From the entries that follow, report every line in which "expressar" occurs.

Saved entries
▶
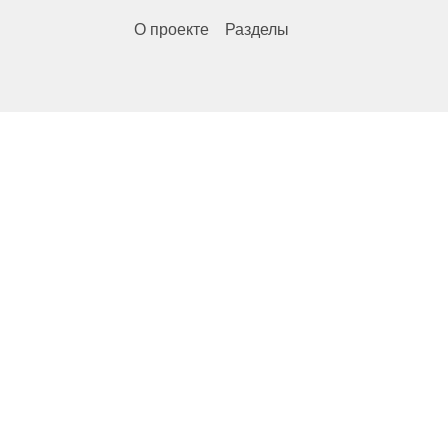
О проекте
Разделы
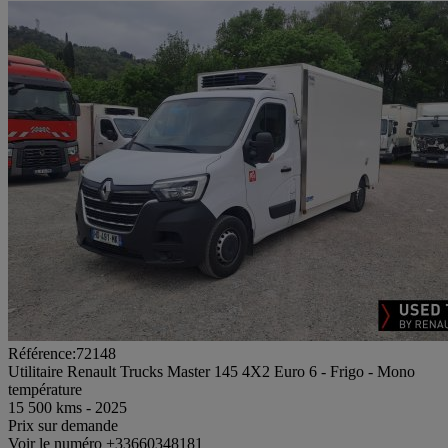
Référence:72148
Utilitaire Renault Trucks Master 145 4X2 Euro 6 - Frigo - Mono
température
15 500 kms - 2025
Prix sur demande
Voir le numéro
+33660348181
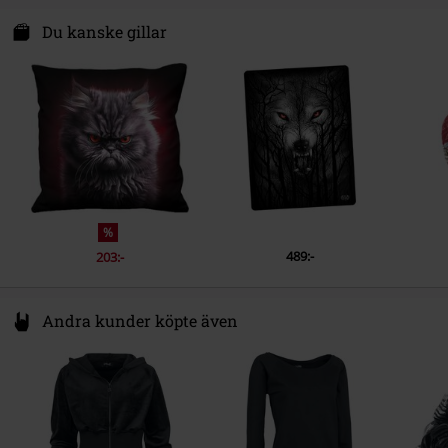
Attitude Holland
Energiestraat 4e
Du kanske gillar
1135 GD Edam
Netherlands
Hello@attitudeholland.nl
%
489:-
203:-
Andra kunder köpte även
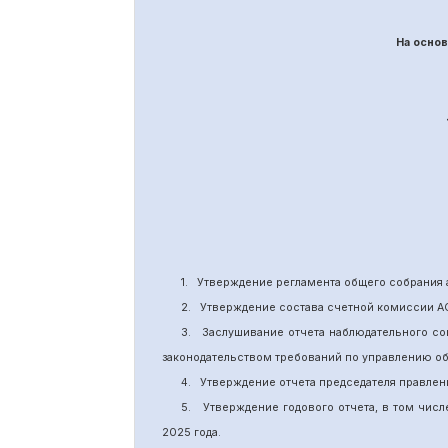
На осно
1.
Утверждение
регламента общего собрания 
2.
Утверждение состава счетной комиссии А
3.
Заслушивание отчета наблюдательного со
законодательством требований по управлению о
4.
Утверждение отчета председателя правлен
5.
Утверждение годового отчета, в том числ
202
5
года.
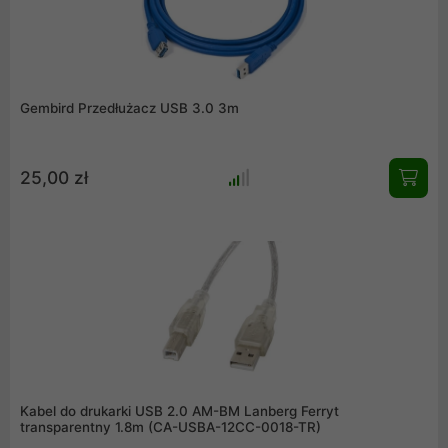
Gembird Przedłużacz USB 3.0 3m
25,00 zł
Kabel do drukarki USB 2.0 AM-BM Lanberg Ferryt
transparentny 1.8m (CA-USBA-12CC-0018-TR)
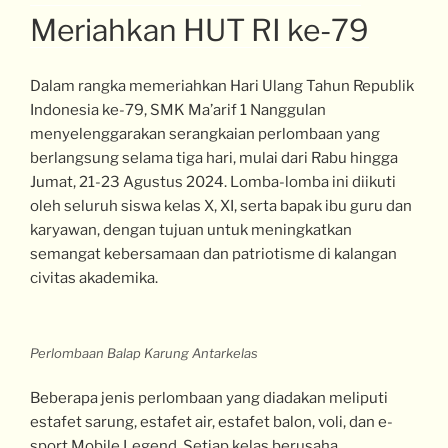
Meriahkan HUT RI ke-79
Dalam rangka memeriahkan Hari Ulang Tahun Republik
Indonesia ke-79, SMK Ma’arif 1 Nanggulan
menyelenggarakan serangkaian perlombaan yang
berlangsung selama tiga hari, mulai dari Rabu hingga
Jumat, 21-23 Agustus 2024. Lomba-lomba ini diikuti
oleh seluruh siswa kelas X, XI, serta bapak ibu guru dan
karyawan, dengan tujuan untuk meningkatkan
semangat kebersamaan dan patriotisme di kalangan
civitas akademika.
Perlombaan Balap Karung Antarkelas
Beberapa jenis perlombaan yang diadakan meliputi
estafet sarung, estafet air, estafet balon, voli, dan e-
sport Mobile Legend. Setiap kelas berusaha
◀
▶
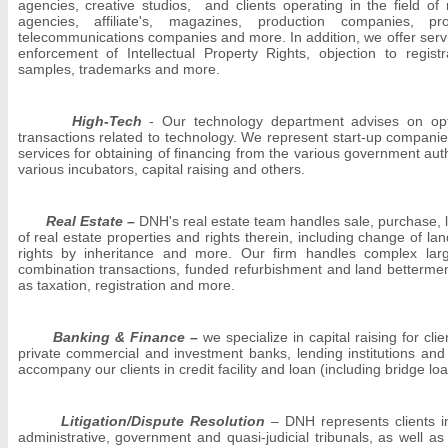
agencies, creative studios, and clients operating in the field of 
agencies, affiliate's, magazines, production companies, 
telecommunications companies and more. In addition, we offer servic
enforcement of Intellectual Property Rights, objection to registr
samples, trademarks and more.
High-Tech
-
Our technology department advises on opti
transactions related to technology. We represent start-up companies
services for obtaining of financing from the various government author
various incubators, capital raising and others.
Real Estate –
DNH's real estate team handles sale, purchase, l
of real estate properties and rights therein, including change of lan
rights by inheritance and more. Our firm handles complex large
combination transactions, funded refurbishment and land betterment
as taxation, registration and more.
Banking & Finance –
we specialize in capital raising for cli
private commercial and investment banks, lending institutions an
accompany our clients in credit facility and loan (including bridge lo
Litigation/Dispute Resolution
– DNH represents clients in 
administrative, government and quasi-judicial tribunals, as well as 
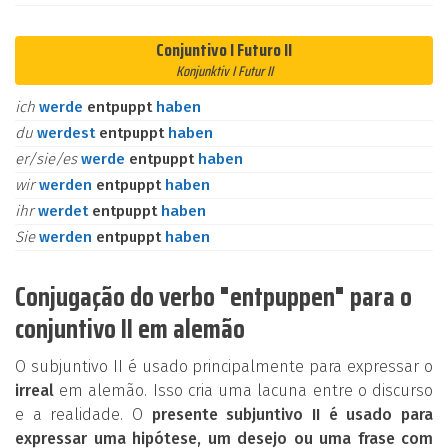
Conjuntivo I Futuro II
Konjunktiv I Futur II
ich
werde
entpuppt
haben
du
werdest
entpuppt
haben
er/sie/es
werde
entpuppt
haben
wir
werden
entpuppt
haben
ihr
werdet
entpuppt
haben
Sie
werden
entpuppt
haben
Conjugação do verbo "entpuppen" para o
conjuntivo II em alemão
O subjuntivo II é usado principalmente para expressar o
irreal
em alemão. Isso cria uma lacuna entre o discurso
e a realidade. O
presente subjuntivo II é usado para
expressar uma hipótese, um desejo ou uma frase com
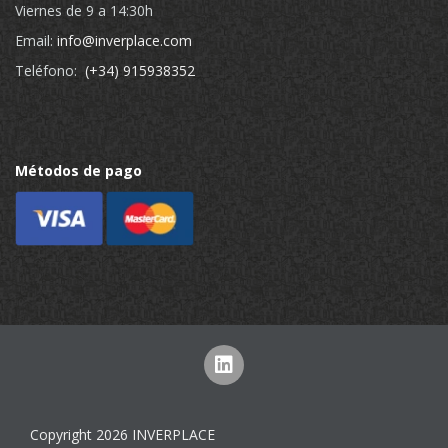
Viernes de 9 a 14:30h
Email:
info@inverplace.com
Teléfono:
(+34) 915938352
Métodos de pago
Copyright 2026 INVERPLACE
◀
The completed task:
O subjuntivo II é usado principalmente para expressar o
expressar uma hipótese, um desejo ou uma frase com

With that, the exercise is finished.